● **Document**
▽

For Finns, the results may come as something of a shock. Finland is by no means as wealthy a country as many might have liked to imagine. On the colour-coded map accompanying the report, Finland competes in the same bracket with nations such as Mexico, Argentina, and Poland (although admittedly we are in the upper echelons of this particular category), while for instance our neighbour to the west belongs at the richer end of the rich, with fixed assets per capita well in excess of USD 50,000.
      Sweden's per capacity household wealth is more than double that of Finland's, regardless of whether the study uses official exchange rates or whether it is adjusted for purchasing power parity (PPP). In the first case, Finland scores a total of EUR 27,896 per capita, entitling the country to 62nd place on the global table. Adjusted for PPP the figure is EUR 29,085 and 65th place. Among the 24 countries of the OECD, Finland trails in at number 22.

△

● **Raw data**
▽

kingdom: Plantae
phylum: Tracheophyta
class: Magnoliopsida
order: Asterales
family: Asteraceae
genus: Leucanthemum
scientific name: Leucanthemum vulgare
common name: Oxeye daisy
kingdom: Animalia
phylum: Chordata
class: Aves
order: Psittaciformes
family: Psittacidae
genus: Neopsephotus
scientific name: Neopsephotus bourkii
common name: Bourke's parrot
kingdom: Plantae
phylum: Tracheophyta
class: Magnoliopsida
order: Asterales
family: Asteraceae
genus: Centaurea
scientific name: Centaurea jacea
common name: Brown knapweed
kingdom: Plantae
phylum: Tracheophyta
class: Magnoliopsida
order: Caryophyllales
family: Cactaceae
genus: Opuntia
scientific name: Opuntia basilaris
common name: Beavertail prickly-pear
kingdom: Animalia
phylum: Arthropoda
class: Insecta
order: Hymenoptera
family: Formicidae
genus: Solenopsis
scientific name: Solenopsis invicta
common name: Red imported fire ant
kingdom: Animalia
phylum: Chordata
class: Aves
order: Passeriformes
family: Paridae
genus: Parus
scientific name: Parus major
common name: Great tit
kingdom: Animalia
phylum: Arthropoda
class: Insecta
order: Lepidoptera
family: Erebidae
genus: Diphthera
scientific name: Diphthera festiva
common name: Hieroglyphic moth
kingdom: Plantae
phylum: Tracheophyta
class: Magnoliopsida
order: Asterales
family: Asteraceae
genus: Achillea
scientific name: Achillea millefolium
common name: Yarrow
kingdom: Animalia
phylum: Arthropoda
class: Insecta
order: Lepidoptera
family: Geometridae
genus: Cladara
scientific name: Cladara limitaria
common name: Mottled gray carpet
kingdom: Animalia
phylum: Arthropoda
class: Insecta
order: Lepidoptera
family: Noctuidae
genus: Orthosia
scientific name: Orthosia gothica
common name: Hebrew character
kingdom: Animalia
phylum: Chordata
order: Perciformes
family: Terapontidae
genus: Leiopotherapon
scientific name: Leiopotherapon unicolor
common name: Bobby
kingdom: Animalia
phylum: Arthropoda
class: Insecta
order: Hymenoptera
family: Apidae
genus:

△

Go on with the passage on Finnish household wealth, picking up after its final sentence. The rows play no part in what follows.

● **In response**
      One reason put forward for Finland's lowly showing is that the study's methodology ignores the country's large pension funds, and a further possible cause is that the sound social welfare and pension cover in a country such as this does not provide a spur to the determined accumulation of personal wealth.
     
In 2000, the latest year for which adequate statistics exist, there were 13.6 million dollar-denominated millionaires in the world and 499 billionaires. At the beginning of December this year, the world's population was 6.5 billion. Two out of every three of the world's richest one per cent hail from either the United States (37%) or Japan (27%)
      The numbers presented by WIDER, which is based in Helsinki, are if anything even more dramatic than the often-quoted income disparities among people. The so-called GINI-coefficients for income disparities within countries generally fluctuate between 0.35 and 0.45, whereas those for real property and household wealth can be considerably higher, and in some countries - the United States for example - they can reach more than 0.80.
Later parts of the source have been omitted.